The front façade of the Buinger Academy in 2017

The many career and technical education courses offered at the Academy can be broadly categorized into the following:

- Architecture and Construction
- Arts, A/V Technology, and Communication
- Business, Management, and Administration
- Education and Training
- Health Science
- Hospitality and Tourism
- Human Services
- Information Technology
- Law, Public Safety, Corrections, and Security
- Marketing and Finance
- Science, Technology, Engineering, and Mathematics
- Transportation, Distribution, and Logistics

===Special activities===
The Buinger Academy, in addition to hosting career and technical courses for Hurst-Euless-Bedford ISD students, also includes many extracurricular organizations and activities that take place off-campus.

====Arts and communication====
For students interested in digital arts and communication, the Buinger Academy is home to an Audio/Visual club and Art & Animation Society.

====Business====
The Hurst-Euless-Bedford chapter of the Future Business Leaders of America, founded in 2016, actively participates in Future Business Leaders of America-Phi Beta Lambda conferences and competitions.

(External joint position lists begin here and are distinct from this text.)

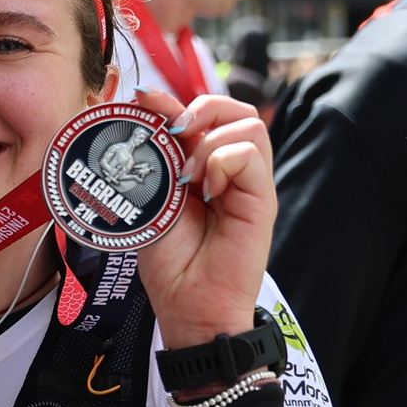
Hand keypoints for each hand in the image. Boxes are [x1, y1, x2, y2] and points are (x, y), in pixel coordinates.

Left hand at [134, 89, 274, 350]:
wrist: (188, 306)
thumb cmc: (171, 262)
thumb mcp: (154, 200)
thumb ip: (157, 159)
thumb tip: (144, 109)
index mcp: (206, 167)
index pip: (204, 114)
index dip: (174, 101)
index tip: (143, 101)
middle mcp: (232, 171)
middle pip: (235, 109)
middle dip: (202, 107)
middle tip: (174, 132)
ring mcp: (250, 185)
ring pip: (249, 124)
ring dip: (210, 140)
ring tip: (188, 174)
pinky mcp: (263, 200)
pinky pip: (251, 153)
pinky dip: (223, 160)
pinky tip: (206, 189)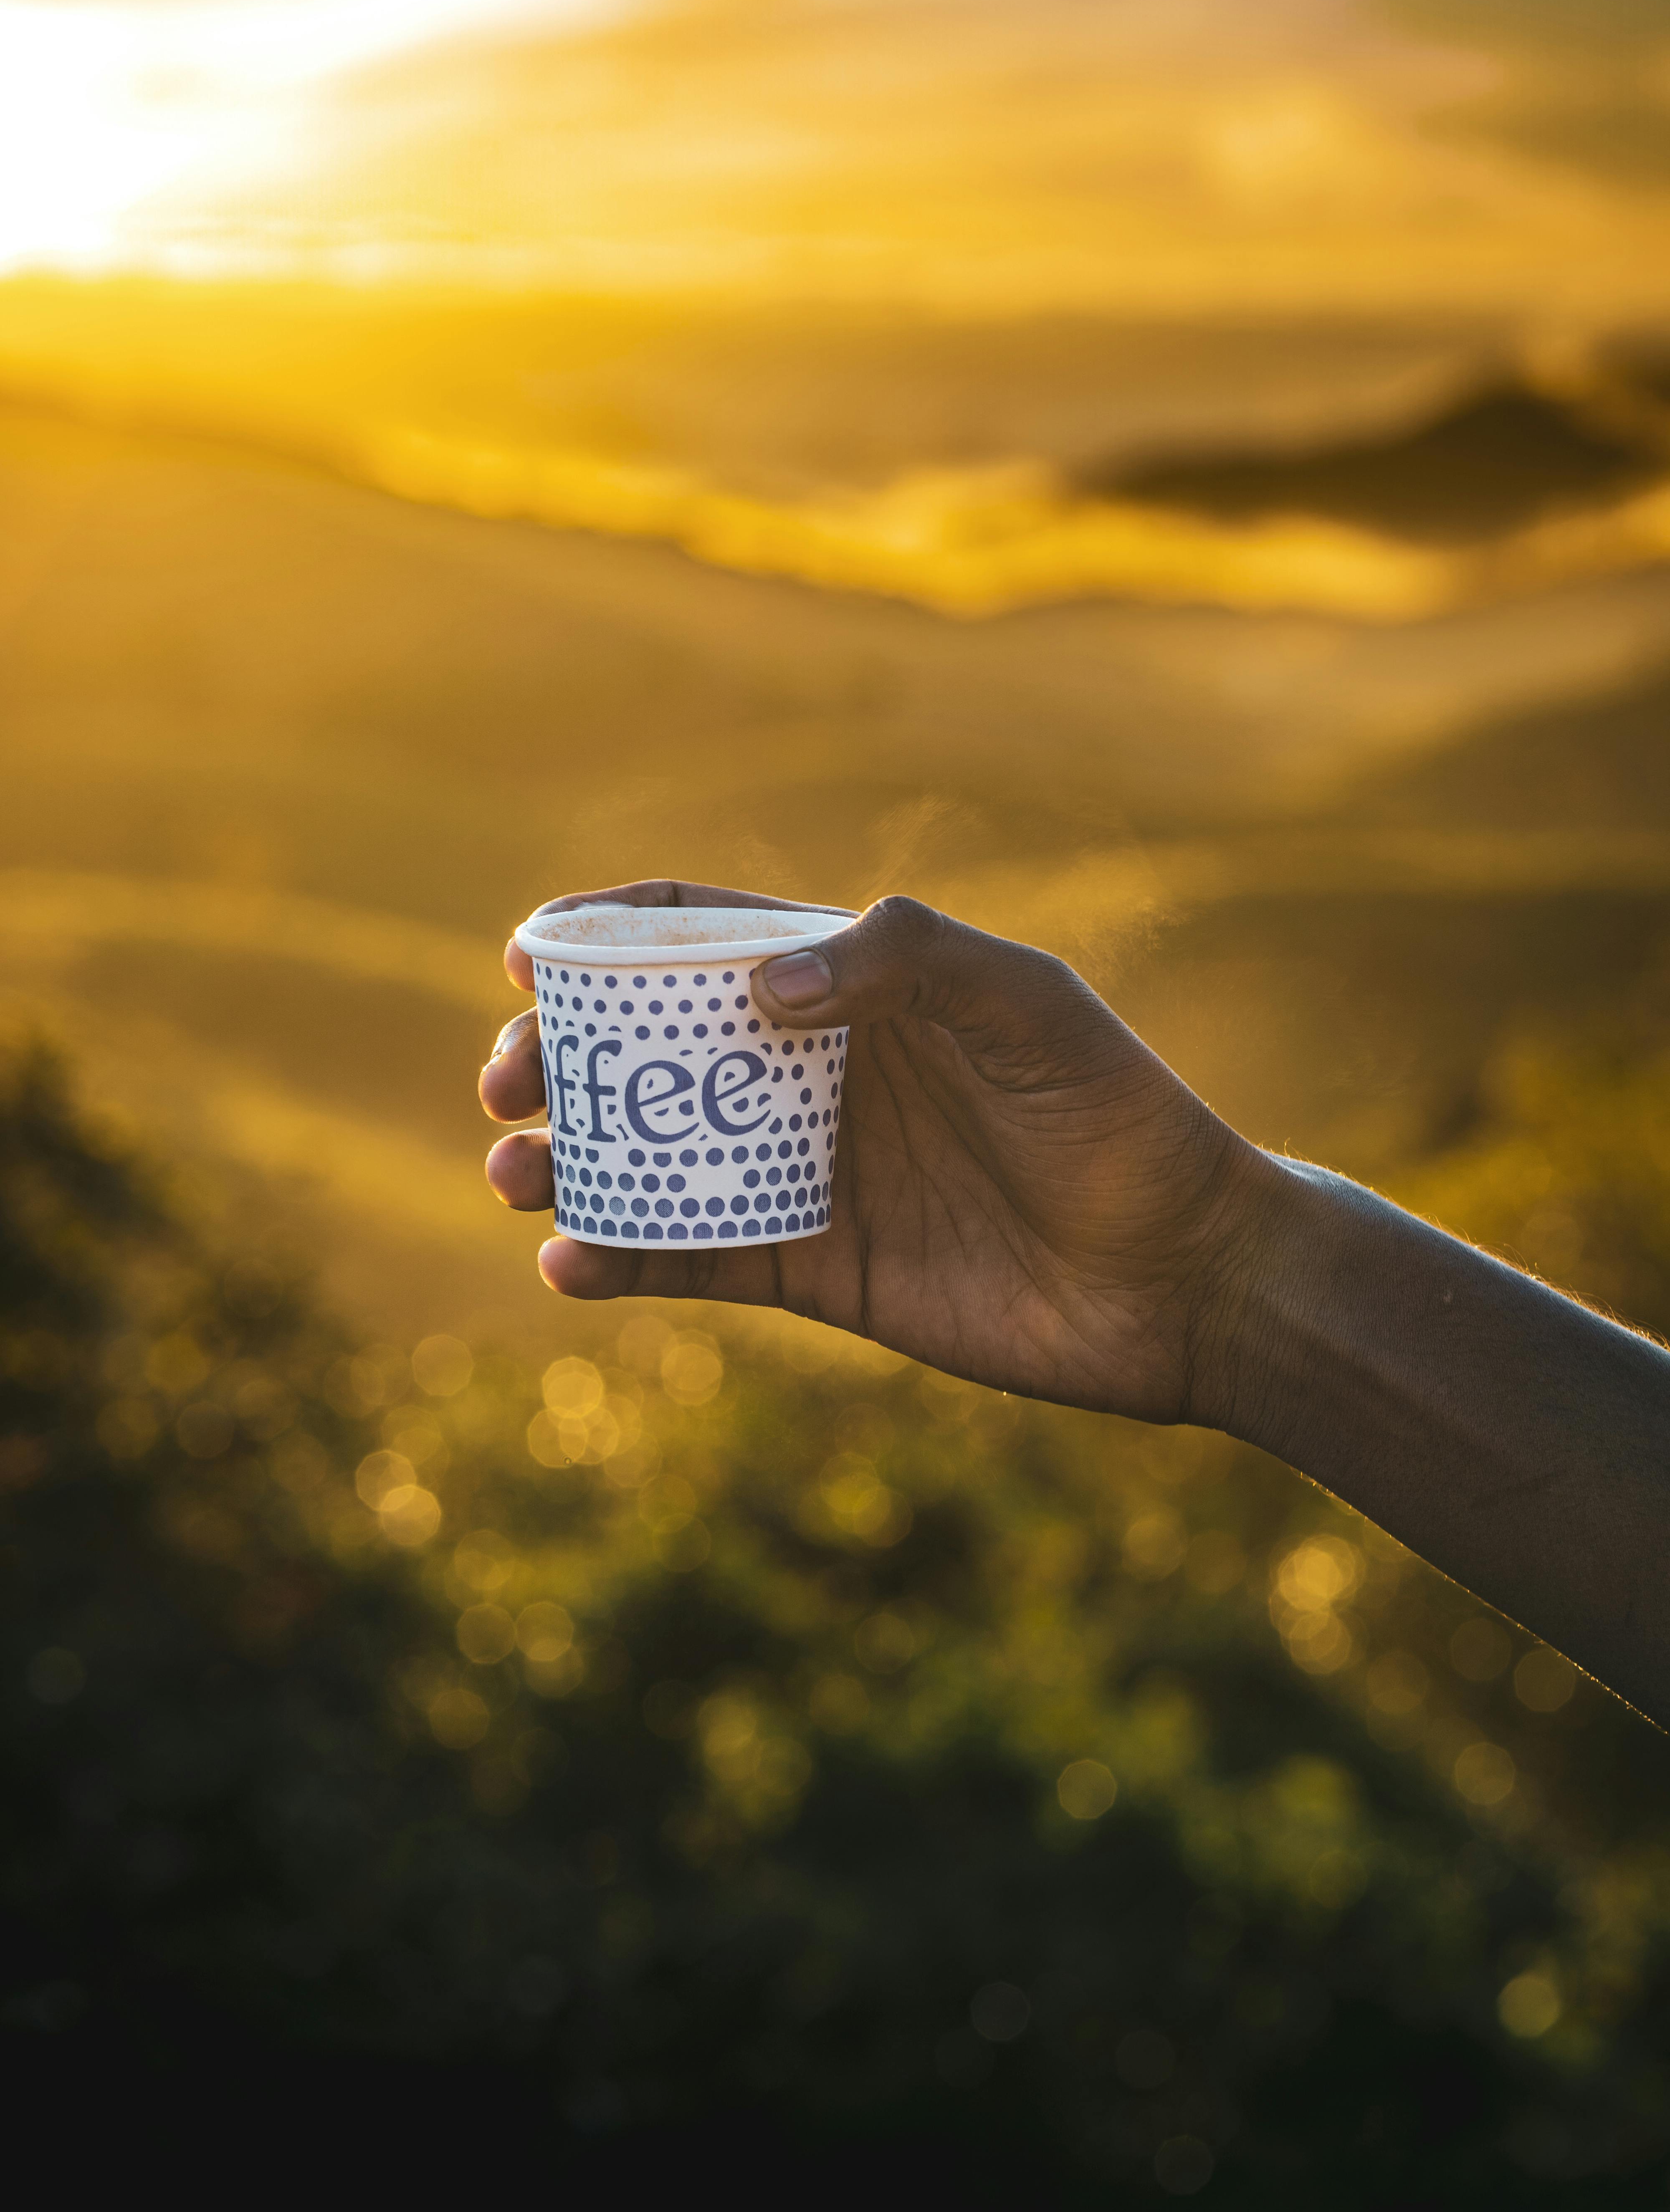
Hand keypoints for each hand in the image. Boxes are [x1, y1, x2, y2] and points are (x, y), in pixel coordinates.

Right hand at [480, 881, 1256, 1421]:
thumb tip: (761, 988)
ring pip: (653, 1157)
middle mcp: (816, 1075)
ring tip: (516, 1175)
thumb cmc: (1120, 1116)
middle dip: (562, 1059)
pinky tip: (570, 1265)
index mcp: (856, 989)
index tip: (527, 956)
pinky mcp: (816, 1269)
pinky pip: (694, 1259)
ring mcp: (808, 1174)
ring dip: (568, 1162)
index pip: (704, 938)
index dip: (607, 937)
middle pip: (650, 1050)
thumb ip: (905, 959)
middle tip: (507, 1084)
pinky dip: (621, 1262)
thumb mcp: (1029, 1002)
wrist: (1183, 1274)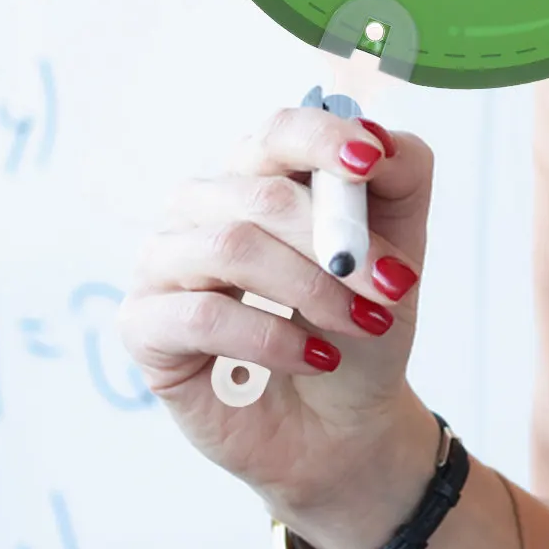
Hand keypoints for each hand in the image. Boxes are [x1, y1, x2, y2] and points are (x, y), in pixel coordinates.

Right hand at [117, 105, 429, 513]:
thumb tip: (376, 139)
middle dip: (339, 242)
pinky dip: (272, 337)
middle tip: (391, 287)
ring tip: (362, 324)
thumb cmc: (362, 316)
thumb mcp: (402, 242)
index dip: (324, 141)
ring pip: (231, 247)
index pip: (280, 132)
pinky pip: (204, 316)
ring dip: (311, 289)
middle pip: (262, 195)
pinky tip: (315, 358)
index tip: (370, 163)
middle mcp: (204, 206)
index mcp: (263, 172)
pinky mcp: (145, 327)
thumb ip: (400, 177)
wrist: (346, 416)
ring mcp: (166, 263)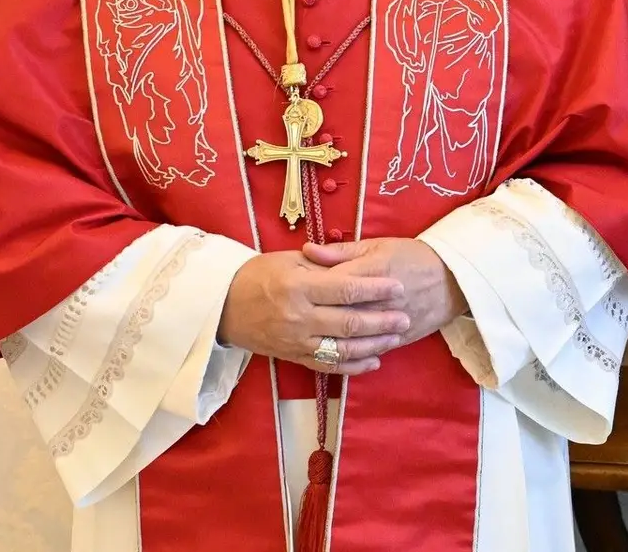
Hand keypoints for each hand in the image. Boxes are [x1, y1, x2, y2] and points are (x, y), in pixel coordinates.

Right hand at [218, 251, 409, 374]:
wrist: (222, 305)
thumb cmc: (258, 275)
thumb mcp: (288, 260)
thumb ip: (323, 263)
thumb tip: (357, 263)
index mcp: (299, 287)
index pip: (346, 289)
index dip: (375, 289)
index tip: (398, 287)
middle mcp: (299, 317)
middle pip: (350, 322)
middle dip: (382, 321)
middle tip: (405, 316)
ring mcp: (296, 342)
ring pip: (343, 348)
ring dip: (374, 345)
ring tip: (396, 337)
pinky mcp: (293, 357)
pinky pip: (328, 366)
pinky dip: (353, 366)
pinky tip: (374, 361)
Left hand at [302, 238, 467, 346]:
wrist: (453, 278)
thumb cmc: (412, 256)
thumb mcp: (378, 245)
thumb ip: (342, 252)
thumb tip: (307, 250)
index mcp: (372, 271)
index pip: (331, 283)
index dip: (308, 288)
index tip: (289, 290)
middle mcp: (379, 300)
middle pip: (338, 313)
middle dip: (312, 318)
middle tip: (290, 318)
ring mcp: (389, 323)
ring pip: (353, 338)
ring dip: (328, 339)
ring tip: (308, 337)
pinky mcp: (400, 339)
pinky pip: (370, 350)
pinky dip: (352, 355)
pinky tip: (333, 353)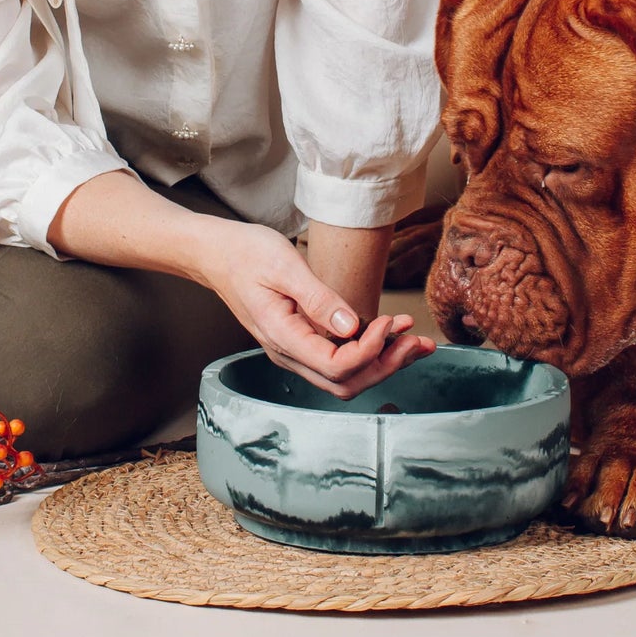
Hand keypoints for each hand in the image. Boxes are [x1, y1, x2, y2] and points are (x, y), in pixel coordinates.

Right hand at [199, 222, 434, 398]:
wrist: (217, 254)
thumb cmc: (246, 254)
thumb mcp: (284, 267)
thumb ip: (318, 299)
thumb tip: (352, 327)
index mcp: (282, 337)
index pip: (336, 365)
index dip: (370, 350)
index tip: (390, 321)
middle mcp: (289, 353)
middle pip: (346, 382)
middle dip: (387, 365)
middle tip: (418, 341)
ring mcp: (294, 351)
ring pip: (345, 377)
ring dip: (383, 362)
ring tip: (415, 340)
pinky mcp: (302, 342)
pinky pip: (338, 360)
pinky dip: (369, 351)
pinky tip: (391, 332)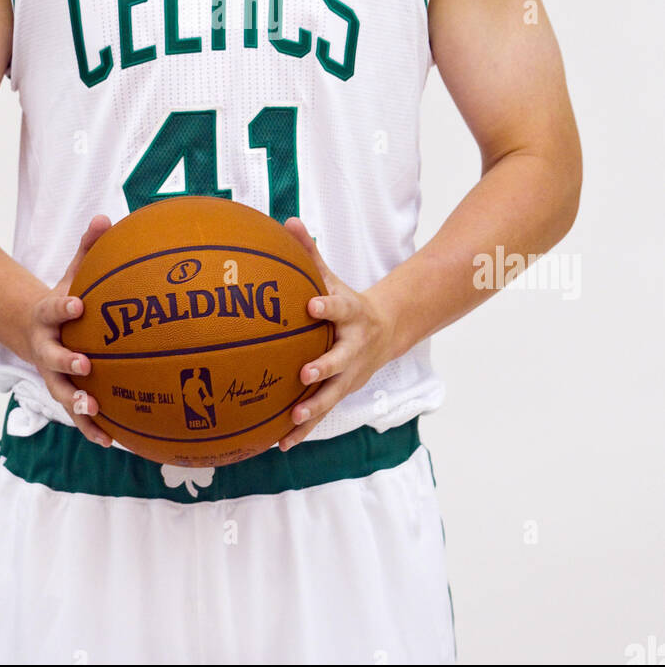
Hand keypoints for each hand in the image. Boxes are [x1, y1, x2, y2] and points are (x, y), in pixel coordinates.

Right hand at [26, 214, 113, 446]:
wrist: (33, 330)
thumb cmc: (66, 298)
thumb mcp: (72, 272)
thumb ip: (89, 248)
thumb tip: (107, 216)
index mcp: (48, 316)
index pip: (54, 309)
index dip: (64, 308)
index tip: (78, 305)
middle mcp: (47, 349)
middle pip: (54, 358)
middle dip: (68, 362)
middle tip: (86, 365)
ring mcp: (54, 375)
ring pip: (63, 393)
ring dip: (78, 405)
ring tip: (96, 411)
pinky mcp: (66, 393)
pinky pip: (79, 414)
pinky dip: (93, 427)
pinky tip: (114, 440)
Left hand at [277, 217, 396, 449]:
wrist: (385, 331)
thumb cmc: (346, 302)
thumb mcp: (332, 278)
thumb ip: (310, 254)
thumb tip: (287, 221)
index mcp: (351, 315)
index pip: (338, 307)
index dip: (326, 305)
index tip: (311, 303)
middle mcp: (353, 348)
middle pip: (339, 359)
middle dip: (323, 368)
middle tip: (304, 374)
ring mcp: (350, 374)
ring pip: (332, 395)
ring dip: (313, 409)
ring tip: (293, 418)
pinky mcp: (343, 392)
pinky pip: (322, 414)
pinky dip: (303, 430)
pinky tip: (281, 445)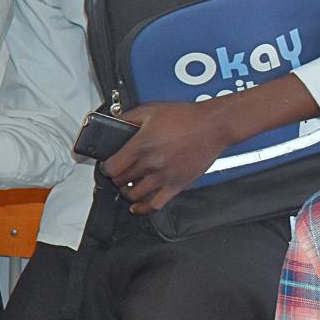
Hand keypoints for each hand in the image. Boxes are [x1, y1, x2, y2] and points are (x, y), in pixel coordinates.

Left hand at [101, 101, 234, 213]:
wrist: (213, 125)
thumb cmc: (186, 117)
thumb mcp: (149, 110)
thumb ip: (127, 118)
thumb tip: (112, 124)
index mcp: (141, 145)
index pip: (111, 168)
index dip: (106, 167)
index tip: (108, 165)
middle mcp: (151, 163)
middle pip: (121, 181)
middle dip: (116, 178)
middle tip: (118, 173)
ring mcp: (164, 176)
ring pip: (135, 195)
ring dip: (126, 192)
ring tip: (127, 185)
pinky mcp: (178, 185)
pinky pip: (156, 204)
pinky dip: (143, 209)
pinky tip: (137, 206)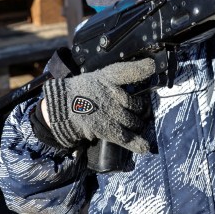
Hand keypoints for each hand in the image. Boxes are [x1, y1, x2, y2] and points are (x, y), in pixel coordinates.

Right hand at [39, 58, 156, 153]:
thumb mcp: (103, 75)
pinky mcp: (106, 129)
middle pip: (137, 104)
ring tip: (137, 122)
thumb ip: (126, 72)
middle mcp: (110, 95)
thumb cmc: (85, 89)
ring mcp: (109, 114)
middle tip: (143, 110)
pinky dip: (136, 143)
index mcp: (107, 79)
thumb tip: (151, 66)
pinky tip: (145, 147)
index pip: (126, 72)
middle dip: (143, 109)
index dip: (141, 68)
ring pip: (133, 121)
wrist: (62, 107)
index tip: (152, 66)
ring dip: (138, 124)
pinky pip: (125, 137)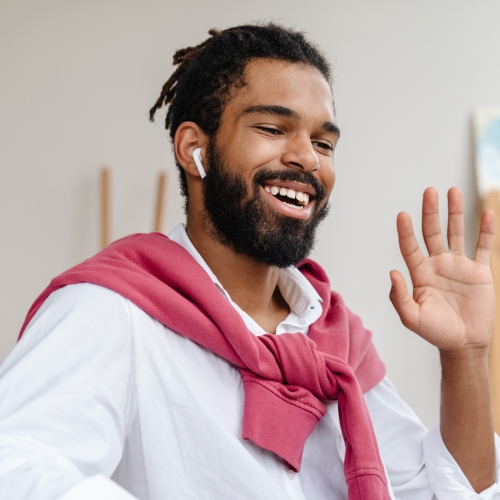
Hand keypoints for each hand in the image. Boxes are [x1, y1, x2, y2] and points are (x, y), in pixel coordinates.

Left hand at [390, 187, 494, 352]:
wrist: (463, 343)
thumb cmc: (435, 332)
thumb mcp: (412, 318)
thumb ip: (400, 297)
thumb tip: (392, 272)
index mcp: (420, 273)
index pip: (410, 247)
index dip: (406, 231)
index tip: (402, 214)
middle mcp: (437, 264)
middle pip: (432, 232)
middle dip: (430, 212)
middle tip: (429, 191)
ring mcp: (458, 266)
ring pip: (456, 233)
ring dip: (455, 213)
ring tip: (453, 191)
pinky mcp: (479, 271)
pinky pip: (483, 246)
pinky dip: (485, 230)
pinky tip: (486, 213)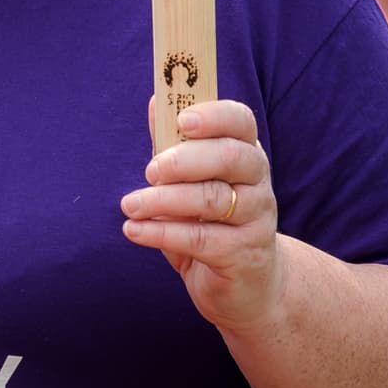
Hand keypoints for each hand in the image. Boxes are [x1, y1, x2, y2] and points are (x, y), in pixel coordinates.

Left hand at [121, 99, 283, 333]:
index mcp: (246, 154)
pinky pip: (201, 239)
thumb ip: (173, 143)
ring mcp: (256, 219)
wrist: (248, 286)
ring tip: (130, 205)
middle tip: (150, 171)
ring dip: (164, 200)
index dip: (213, 116)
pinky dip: (162, 233)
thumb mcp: (190, 181)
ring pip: (213, 199)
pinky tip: (134, 230)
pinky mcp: (243, 254)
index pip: (241, 121)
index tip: (182, 119)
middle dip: (185, 159)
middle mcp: (258, 183)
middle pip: (231, 157)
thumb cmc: (211, 222)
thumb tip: (156, 102)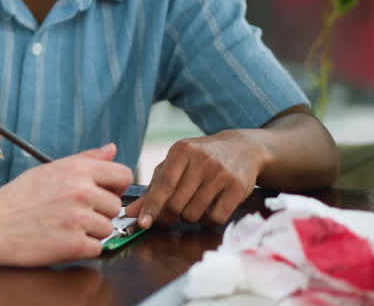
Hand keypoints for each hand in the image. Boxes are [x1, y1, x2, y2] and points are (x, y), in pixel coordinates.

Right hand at [0, 143, 132, 265]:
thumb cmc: (17, 198)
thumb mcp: (48, 170)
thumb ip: (84, 160)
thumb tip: (112, 149)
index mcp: (76, 170)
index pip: (123, 175)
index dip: (115, 187)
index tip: (103, 194)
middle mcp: (81, 191)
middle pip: (116, 206)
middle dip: (99, 212)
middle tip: (72, 214)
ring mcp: (79, 219)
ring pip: (108, 229)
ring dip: (91, 232)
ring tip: (63, 227)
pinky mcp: (74, 245)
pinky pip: (97, 248)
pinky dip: (82, 248)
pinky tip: (61, 240)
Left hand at [127, 130, 268, 228]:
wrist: (242, 149)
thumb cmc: (200, 159)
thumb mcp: (176, 164)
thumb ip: (153, 188)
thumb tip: (131, 212)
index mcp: (181, 151)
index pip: (163, 185)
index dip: (151, 207)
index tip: (142, 223)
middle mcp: (201, 160)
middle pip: (176, 204)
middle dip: (170, 215)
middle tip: (173, 213)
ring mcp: (221, 173)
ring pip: (194, 214)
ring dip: (190, 217)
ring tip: (195, 204)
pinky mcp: (238, 187)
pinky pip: (216, 218)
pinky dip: (209, 221)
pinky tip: (210, 208)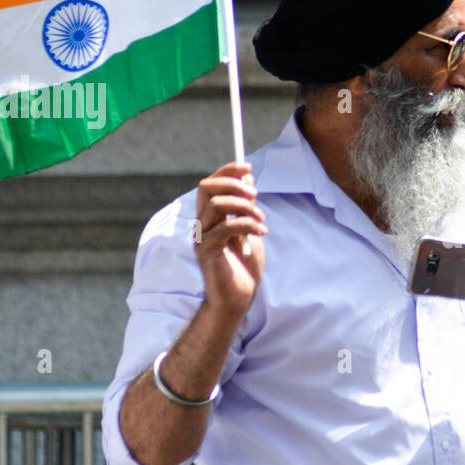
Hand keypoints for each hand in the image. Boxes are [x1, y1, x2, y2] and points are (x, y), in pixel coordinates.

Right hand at [195, 162, 266, 318]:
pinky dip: (247, 224)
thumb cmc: (244, 266)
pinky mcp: (207, 250)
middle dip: (233, 184)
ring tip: (261, 219)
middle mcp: (202, 223)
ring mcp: (202, 237)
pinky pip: (226, 227)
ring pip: (216, 205)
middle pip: (207, 188)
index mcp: (210, 217)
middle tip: (255, 194)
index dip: (227, 171)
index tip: (247, 166)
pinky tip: (262, 232)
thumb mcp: (250, 230)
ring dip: (244, 207)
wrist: (238, 297)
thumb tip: (249, 179)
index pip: (210, 184)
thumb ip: (247, 207)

In 2018, its first year in competition, all of its participants advanced to the Texas state competition in Dallas, Texas.

====Education====
Buinger Academy is host to a chapter of the Texas Association of Future Educators. Members of Buinger Academy's TAFE chapter have advanced to state and national competition.

====Engineering====
The Buinger Academy's Aerospace program participates in the annual IGNITE SystemsGo rocketry competition and exhibition in Fredericksburg, Texas. Students taking Honors Aerospace Practicum also have the opportunity to compete in the Team America Rocketry Challenge.

BCTEA Robotics was formed in summer 2016 when Trinity High School's robotics program was moved to the Buinger Academy to also serve students from L.D. Bell High School. BCTEA Robotics competes in the FIRST Tech Challenge competition, fielding three teams (4745 Thorn's Army, 6169 Men in Black, and 13657 Wonder Women). In 2017, 4745 Thorn's Army was part of the winning alliance in the Texas Regional Championships, advancing to the Super-Regional championship in Atlanta, Georgia.

The Buinger Academy also is home to the L.D. Bell and Trinity drone teams, who have competed in an annual drone competition sponsored by Bell Helicopter since 2017. In the inaugural competition featuring just the two schools, Trinity defeated L.D. Bell. The competition was expanded to many other Tarrant County-area schools for the 2018 season, where Trinity again won at the 2018 competition.

====Health sciences====
The organization Future Medical Professionals is open to any HEB ISD student interested in going into medicine. HEB ISD also offers a clinical rotations program in conjunction with the nearby Texas Health Harris Methodist Hurst-Euless-Bedford Hospital that allows students to observe real medical procedures and potentially shadow doctors at the hospital.